Either way, graphics still matter a significant portion as seen by the investments from Apple, and the drop in Wii sales.
The stats don't really back up your claims. Except perhaps in the case of the wii. Sony's sales have been fairly constant the last few years, MS just came off their best year. COD has managed to sell more almost every iteration (it must be irreparably damaged), bioware got a trilogy in on the 360, would not have made that in 5 year cycle.
I expect the people who would want a new box the most are the ones that have little interest in a lower powered box when the one they have is working just fine.
We've already had this discussion. I've pointed out before that 'every generation' is only two, and two is a statistically irrelevant sample size. I've already explained this isn't the thread for it. People can say whatever hardware prediction they expect for they expected strategy - discussion of the choice of strategy doesn't belong here.
Agreed anyway why not simply close this thread. I mean what people expects still have to be based on something.
There is no longer mystery about Nintendo and MS system at least. we won't see any exotic system dual graphic is the most exotic we can expect.
We know it's IBM and AMD.
We know the stuffs are in the oven/foundry.
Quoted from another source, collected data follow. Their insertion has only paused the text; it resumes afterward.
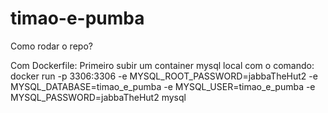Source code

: # timao-e-pumba


Como rodar o repo?

Com Dockerfile:
Primeiro subir um container mysql local com o comando:
docker run -p 3306:3306 -e MYSQL_ROOT_PASSWORD=jabbaTheHut2 -e MYSQL_DATABASE=timao_e_pumba -e MYSQL_USER=timao_e_pumba -e MYSQL_PASSWORD=jabbaTheHut2 mysql
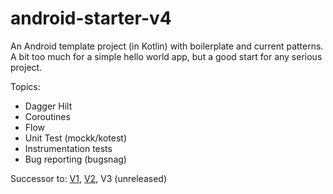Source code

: # android-starter-v4
An Android template project (in Kotlin) with boilerplate and current patterns.
A bit too much for a simple hello world app, but a good start for any serious project.

Topics:
* Dagger Hilt
* Coroutines
* Flow
* Unit Test (mockk/kotest)
* Instrumentation tests
* Bug reporting (bugsnag)

Successor to: [V1](https://github.com/d4rken/android-kotlin-starter), [V2](https://github.com/d4rken/android-kotlin-starter-v2), V3 (unreleased)
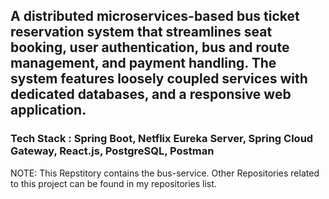 ## A distributed microservices-based bus ticket reservation system that streamlines seat booking, user authentication, bus and route management, and payment handling. The system features loosely coupled services with dedicated databases, and a responsive web application.

### Tech Stack : Spring Boot, Netflix Eureka Server, Spring Cloud Gateway, React.js, PostgreSQL, Postman

NOTE: This Repstitory contains the bus-service. Other Repositories related to this project can be found in my repositories list.
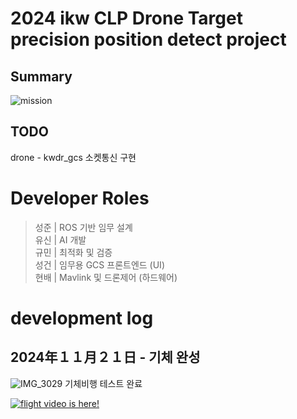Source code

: # 2024 ikw CLP Drone Target precision position detect project

## Summary
![mission](https://github.com/user-attachments/assets/910b9044-69ac-4579-a446-c422540ad5b5)


## TODO
drone - kwdr_gcs 소켓통신 구현

# Developer Roles
> 성준 | ROS 기반 임무 설계  
> 유신 | AI 개발  
> 규민 | 최적화 및 검증  
> 성건 | 임무용 GCS 프론트엔드 (UI)  
> 현배 | Mavlink 및 드론제어 (하드웨어)

# development log
## 2024年１１月２１日 - 기체 완성
![IMG_3029](https://github.com/user-attachments/assets/88cc54e7-998c-4ff2-8a98-b2b019744100)
기체비행 테스트 완료

[![flight video is here!](https://i.sstatic.net/Vp2cE.png)](https://github.com/user-attachments/assets/cb94e642-9c23-4d93-900b-05cdd24f4979)
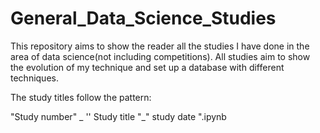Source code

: # General_Data_Science_Studies

This repository aims to show the reader all the studies I have done in the area of ​data science(not including competitions). All studies aim to show the evolution of my technique and set up a database with different techniques.

The study titles follow the pattern:

"Study number" _ '' Study title "_" study date ".ipynb
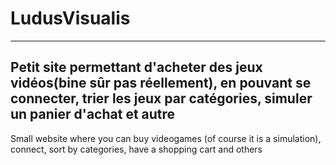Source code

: # LudusVisualis
--------------------------
Petit site permettant d'acheter des jeux vidéos(bine sûr pas réellement), en pouvant se connecter, trier les jeux par catégories, simuler un panier d'achat et autre
--------------------------
Small website where you can buy videogames (of course it is a simulation), connect, sort by categories, have a shopping cart and others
AMD best up coming parts only includes Southern Island. I would be impressed if AMD would give GCN for somebody to integrate in their SoC and not integrating it themselves especially as APU are critical to their strategies.
AMD is also in better shape than it was last gen, it has implications in $ imho when it comes to licensing costs or willingness to license one last technology especially when previous IP still offer more bang for bucks than competition.
Etc.
If it's about stating whatever one disregarding or rejecting (which is imho in cases at hand close to trolling) any argument without motive and then looping on the same talk is not exactly a fair way to discuss.
Clearly what will be in the next MS consoles is completely business related what can be done with whatever silicon budget is not rocket science, there are products availble using 32 nm and 28 nm lithography. There is not longer that much to discuss on a technical POV alone.
This thread should be closed and a new one should be started for MS akin to the one in the main forum for Nintendo. Business and hardware prediction is linked, either way in this form this topic is dead.
I'd also add timeframe into this linkage as well. Predicting hardware for 2012 (28nm) will be different if MS/Sony are foolish enough to wait for 2014 (22nm).